AS Pulihkan Rp3,4 Triliun Bantuan Dana untuk Palestina

Rahman Asmardika, Okezone · Kamis 08 April 2021 10:30 WIB
https: img.okezone.com content 2021 04 08 18 2391251 as-pulihkan-rp3-4-triliun-bantuan-dana-untuk-palestina-MAhxy1eUSJ.jpg Foto: Reuters.

WASHINGTON, DC - Pemerintahan Presiden Amerika Serikat (AS) Joe Biden berencana untuk memberikan bantuan senilai USD235 juta (sekira Rp3,4 Triliun) kepada warga Palestina, memulihkan sebagian dari bantuan yang dipotong oleh pendahulunya, Donald Trump.

"Bantuan luar negeri AS untuk rakyat Palestina melayani kepentingan dan nilai penting AS," kata Menter Luar Negeri AS, Antony Blinken sebagaimana dilansir BBC.

BACA JUGA: AS Kucurkan Bantuan Kemanusiaan Covid-19 Senilai Rp216 Miliar untuk Palestina

"Ini memberikan bantuan kritis kepada mereka yang sangat membutuhkan, mendorong pembangunan ekonomi, dan mendukung pemahaman Israel-Palestina, koordinasi keamanan dan stabilitas. Itu juga sejalan dengan nilai-nilai dan kepentingan sekutu dan mitra kami.

"Amerika Serikat berkomitmen untuk memajukan kemakmuran, keamanan, dan kebebasan bagi Israel dan Palestina dengan cara yang nyata dalam waktu dekat, yang penting dalam dirinya sendiri, tetapi juga sebagai alat untuk maju menuju solusi dua negara yang dinegosiasikan," ujarnya.

Blinken mengatakan rencana bantuan AS termasuk USD75 juta dalam bantuan ekonomi dan pembangunan di Tepi Barat dan Gaza dan USD10 juta untuk program pembangunan perdamaian melalui Badan Pembangunan Internasional AS (USAid). Sementara dua pertiga dana itu, sebesar USD150 juta, akan disumbangkan ke badan PBB untuk pengungsi Palestina (Unrwa), yang telah menderita krisis keuangan sejak kehilangan USD360 juta dari dana AS pada 2018.

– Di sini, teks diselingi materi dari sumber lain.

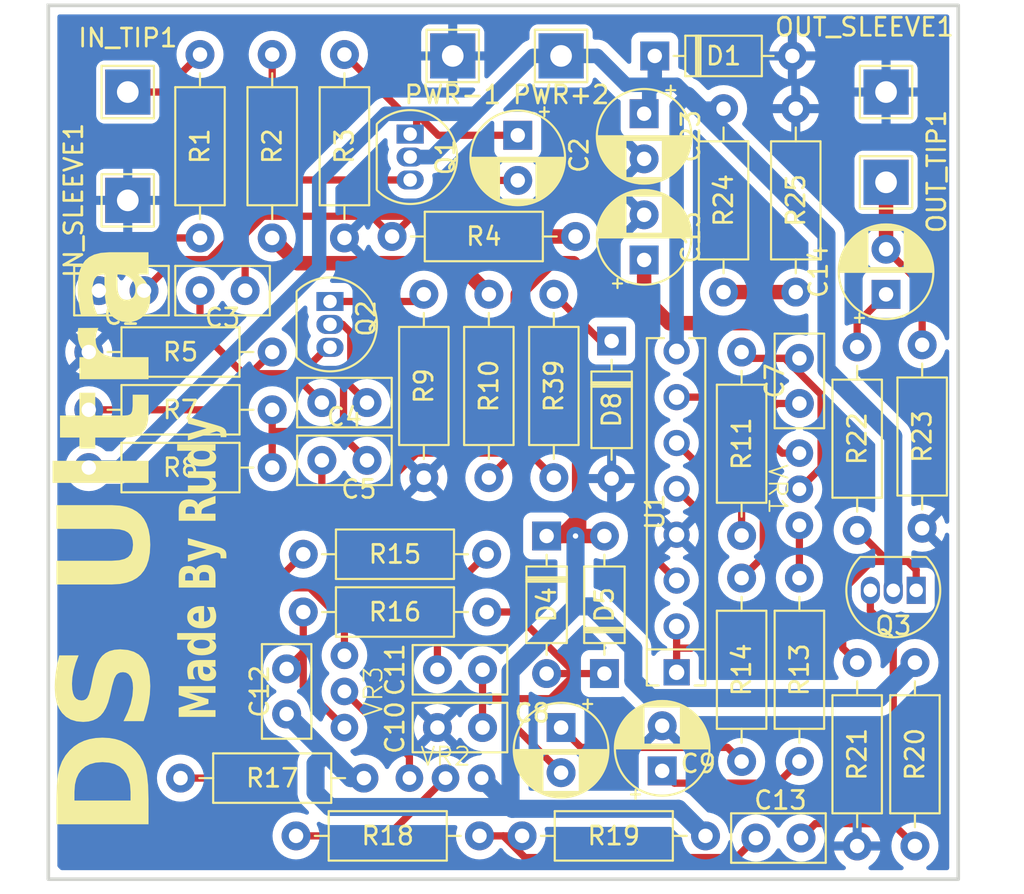
<source format=kicad_pcb>
(kicad_pcb
	(version 20240108)
	(generator "pcbnew")
	(generator_version "8.0")
	(general
		(thickness 1.6)
		(legacy_teardrops no)
	)
	(paper "A4")
	(layers
		(0 "F.Cu" signal)
		(31 "B.Cu" signal)
		(32 "B.Adhes" user "B.Adhesive")
		(33 "F.Adhes" user "F.Adhesive")
		(34 "B.Paste" user)
		(35 "F.Paste" user)
		(36 "B.SilkS" user "B.Silkscreen")
		(37 "F.SilkS" user "F.Silkscreen")
		(38 "B.Mask" user)
		(39 "F.Mask" user)
		(40 "Dwgs.User" user "User.Drawings")
		(41 "Cmts.User" user "User.Comments")
		(42 "Eco1.User" user "User.Eco1")
		(43 "Eco2.User" user "User.Eco2")
		(44 "Edge.Cuts" user)
		(45 "Margin" user)
		(46 "B.CrtYd" user "B.Courtyard")
		(47 "F.CrtYd" user "F.Courtyard")
		(48 "B.Fab" user)
		(49 "F.Fab" user)
		(50 "User.1" user)
		(51 "User.2" user)
		(52 "User.3" user)
		(53 "User.4" user)
		(54 "User.5" user)
		(55 "User.6" user)
		(56 "User.7" user)
		(57 "User.8" user)
		(58 "User.9" user)
	)
	(setup
		(pad_to_mask_clearance 0)
		(allow_soldermask_bridges_in_footprints no)
		(grid_origin 173.690625 79.165625)
		(pcbplotparams
			(layerselection 0x00010fc_ffffffff)
			(plot_on_all_layers_selection 0x0000000_00000000)
			(disableapertmacros no)
			(usegerberextensions yes)
			(usegerberattributes no)
			(usegerberadvancedattributes no)
			(creategerberjobfile no)
			(dashed_line_dash_ratio 12.000000)
			(dashed_line_gap_ratio 3.000000)
			(svgprecision 4)
			(plotframeref no)
			(viasonmask no)
			(mode 1)
			(useauxorigin no)
			(hpglpennumber 1)
			(hpglpenspeed 20)
			(hpglpendiameter 15.000000)
			(pdf_front_fp_property_popups yes)
			(pdf_back_fp_property_popups yes)
			(dxfpolygonmode yes)
			(dxfimperialunits yes)
			(dxfusepcbnewfont yes)
			(psnegative no)
			(psa4output no)
			(plotreference yes)
			(plotvalue no)
			(plotfptext yes)
			(plotinvisibletext no)
			(sketchpadsonfab no)
			(subtractmaskfromsilk yes)
			(outputformat 1)
			(mirror no)
			(drillshape 0)
			(scaleselection 1)
			(outputdirectory "C:/Users/Rudy/Downloads/Gerber/")
		)
	)
	(net 0 "")
	(net 1 "Net-(Q1-B)")
	(net 2 "Net-(C1-Pad1)")
	(net 3 "Input_Buffer_Out")
	(net 4 "Net-(C2-Pad2)")
	(net 5 "Net-(Q2-B)")
	(net 6 "Transistor_Boost_Out")
	(net 7 "Net-(C5-Pad2)")
	(net 8 "Net-(C7-Pad1)")
	(net 9 "Net-(C7-Pad2)")
	(net 10 "Net-(C8-Pad1)")
	(net 11 "GND")
	(net 12 "OP-Amp_Output")
	(net 13 "Net-(C9-Pad1)")
	(net 14 "Net-(C11-Pad1)")
	(net 15 "Net-(C12-Pad2)")
	(net 16 "+4.5V")
	(net 17 "Net-(Q3-B)")
	(net 18 "Tone_Level_Output")
	(net 19 "Net-(C14-Pad1)")
	(net 20 "Net-(C14-Pad2)")
	(net 21 "+9V")
	(net 22 "Net-(D8-K)")
	(net 23 "Net-(IN_TIP1-Pad1)")
	(net 24 "Net-(Q2-E)")
	(net 25 "Net-(Q3-E)")
	(net 26 "Net-(U1B--)")
	(net 27 "Net-(R13-Pad2)")
	(net 28 "Net-(R15-Pad2)")
	(net 29 "Net-(R18-Pad1)")
	(net 30 "Net-(U1A--)")
	(net 31 "Net-(VR2-Pad1)")
	(footprint "Resistor_THT:R_Axial_DIN0207_L6.3mm_D2.5mm_P10.16mm_Horizontal" (layer "F.Cu") (at 137.570625 61.965625 180))
	(footprint "TestPoint:TestPoint_THTPad_2.5x2.5mm_Drill1.2mm" (layer "F.Cu") (at 159.690625 33.165625 180))
	(footprint "Capacitor_THT:C_Disc_D5.0mm_W2.5mm_P2.50mm" (layer "F.Cu") (at 134.840625 68.365625))
	(footprint "Package_TO_SOT_THT:TO-92_Inline" (layer "F.Cu") (at 128.890625 44.765625 -90))
	(footprint "Resistor_THT:R_Axial_DIN0207_L6.3mm_D2.5mm_P10.16mm_Horizontal" (layer "F.Cu") (at 151.690625 47.565625 -90))
	(footprint "pot:POT" (layer "F.Cu") (at 140.690625 71.165625 90))
	(footprint "Capacitor_THT:CP_Radial_D5.0mm_P2.50mm" (layer "F.Cu") (at 146.290625 42.465625 90))
	(footprint "Capacitor_THT:CP_Radial_D5.0mm_P2.50mm" (layer "F.Cu") (at 146.290625 34.365625 -90))
	(footprint "Resistor_THT:R_Axial_DIN0207_L6.3mm_D2.5mm_P10.16mm_Horizontal" (layer "F.Cu") (at 158.090625 57.445625 90))
	(footprint "Resistor_THT:R_Axial_DIN0207_L6.3mm_D2.5mm_P10.16mm_Horizontal" (layer "F.Cu") (at 129.690625 41.245625 90))
	(footprint "Capacitor_THT:C_Disc_D5.0mm_W2.5mm_P2.50mm" (layer "F.Cu") (at 154.980625 74.485625 180))
	(footprint "Capacitor_THT:CP_Radial_D5.0mm_P2.50mm" (layer "F.Cu") (at 141.690625 68.365625 -90))
	(footprint "Resistor_THT:R_Axial_DIN0207_L6.3mm_D2.5mm_P10.16mm_Horizontal" (layer "F.Cu") (at 137.690625 44.365625 -90))
	(footprint "TestPoint:TestPoint_THTPad_2.5x2.5mm_Drill1.2mm" (layer "F.Cu") (at 135.690625 31.165625 180))
	(footprint "Resistor_THT:R_Axial_DIN0207_L6.3mm_D2.5mm_P10.16mm_Horizontal" (layer "F.Cu") (at 137.570625 58.765625 180))
	(footprint "Resistor_THT:R_Axial_DIN0207_L6.3mm_D2.5mm_P10.16mm_Horizontal" (layer "F.Cu") (at 161.290625 74.925625 90))
	(footprint "Capacitor_THT:CP_Radial_D5.0mm_P2.50mm" (layer "F.Cu") (at 159.690625 44.370738 90))
	(footprint "Diode_THT:D_DO-35_SOD27_P7.62mm_Horizontal" (layer "F.Cu") (at 146.880625 31.165625))
	(footprint "pot:POT" (layer "F.Cu") (at 154.890625 49.765625 180))
	(footprint "Resistor_THT:R_Axial_DIN0207_L6.3mm_D2.5mm_P10.16mm_Horizontal" (layer "F.Cu") (at 150.690625 34.085625 -90))
	(footprint "Capacitor_THT:C_Disc_D5.0mm_W2.5mm_P2.50mm" (layer "F.Cu") (at 130.940625 53.565625 180))
	(footprint "Resistor_THT:R_Axial_DIN0207_L6.3mm_D2.5mm_P10.16mm_Horizontal" (layer "F.Cu") (at 125.690625 50.765625 180))
	(footprint "Resistor_THT:R_Axial_DIN0207_L6.3mm_D2.5mm_P10.16mm_Horizontal"
		(layer "F.Cu")
		(uuid "7d866bb9-17d2-418a-ab2c-1b2478c77c80")
		(at 127.010625 74.365625)
		(descr "Resistor, Axial_DIN0207 series, Axial, Horizontal, pin pitch=10.16mm, 0.25W = 1/4W, length*diameter=6.3*2.5mm^2, http://cdn-reichelt.de/documents/datenblatt/B400/1_4W%23YAG.pdf")
		(tags "Resistor Axial_DIN0207 series Axial Horizontal pin pitch 10.16mm 0.25W = 1/4W length 6.3mm diameter 2.5mm")
		(property "Reference" "R18"
			(at 5.08 0 0)
			(layer "F.SilkS")
			(uuid "a787014b-0060-4b34-84f0-2078486bc165")
			(effects
				(font
					(size 1 1)
					(thickness 0.15)
				)
			)
		)
		(property "Value" "10K"
			(at 5.08 2.37 0)
			(layer "F.Fab")
			(uuid "a4ee2688-8a8a-4e84-87e4-9f813c7b0a66")
			(effects
				(font
					(size 1 1)
					(thickness 0.15)
				)
			)
		)
		(property "Footprint" "Resistor_THT:R_Axial_DIN0207_L6.3mm_D2.5mm_P10.16mm_Horizontal"
			(at 0 0 0)
			(unlocked yes)
			(layer "F.Fab")
			(hide yes)
			(uuid "bd203941-1875-4532-b94e-a02b8eb6f66f")
			(effects
				(font
					(size 1.27 1.27)
					(thickness 0.15)
				)
			)
		)
		(property "Datasheet" ""
			(at 0 0 0)
			(unlocked yes)
			(layer "F.Fab")
			(hide yes)
			(uuid "be9a65f8-ac2c-46bc-802d-3e1ff9cee7d8")
			(effects
				(font
					(size 1.27 1.27)
					(thickness 0.15)
				)
			)
		)
		(property "Description" "Resistor"
			(at 0 0 0)
			(unlocked yes)
			(layer "F.Fab")
			(hide yes)
			(uuid "5b049ec4-6575-49b5-bf58-008ee1166819")
			(effects
				
... [494884 chars truncated]
</source>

Biden ingin "memulihkan keterlibatan yang kredibel" oleh Palestina dalam pembicaraan damai yang telah lama terhenti dengan Israel.

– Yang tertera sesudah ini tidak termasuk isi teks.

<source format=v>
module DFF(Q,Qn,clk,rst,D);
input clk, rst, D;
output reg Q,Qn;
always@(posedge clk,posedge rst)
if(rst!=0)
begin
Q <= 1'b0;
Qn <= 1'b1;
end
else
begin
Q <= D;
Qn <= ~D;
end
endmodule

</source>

BACA JUGA: AS Salurkan Bantuan Rp77 Miliar kepada Palestina untuk Perangi Virus Corona

Para pemimpin Palestina menuduh Trump sangat bias terhadap Israel.

Mereka menolak rencana perdamaian yang dia ungkapkan tahun lalu yang membayangkan pengakuan kedaulatan Israel atas permukiman Yahudi di Tepi Barat yang diduduki dan Lembah Yordania, dan Yerusalem yang menjadi "ibu kota tak terbagi" Israel.

Israel menduduki Tepi Barat dan Yerusalem Timur dalam perang Timur Tengah 1967. Sebagian besar komunitas internasional menganggap permukiman itu ilegal menurut hukum internasional, meskipun Israel membantahnya.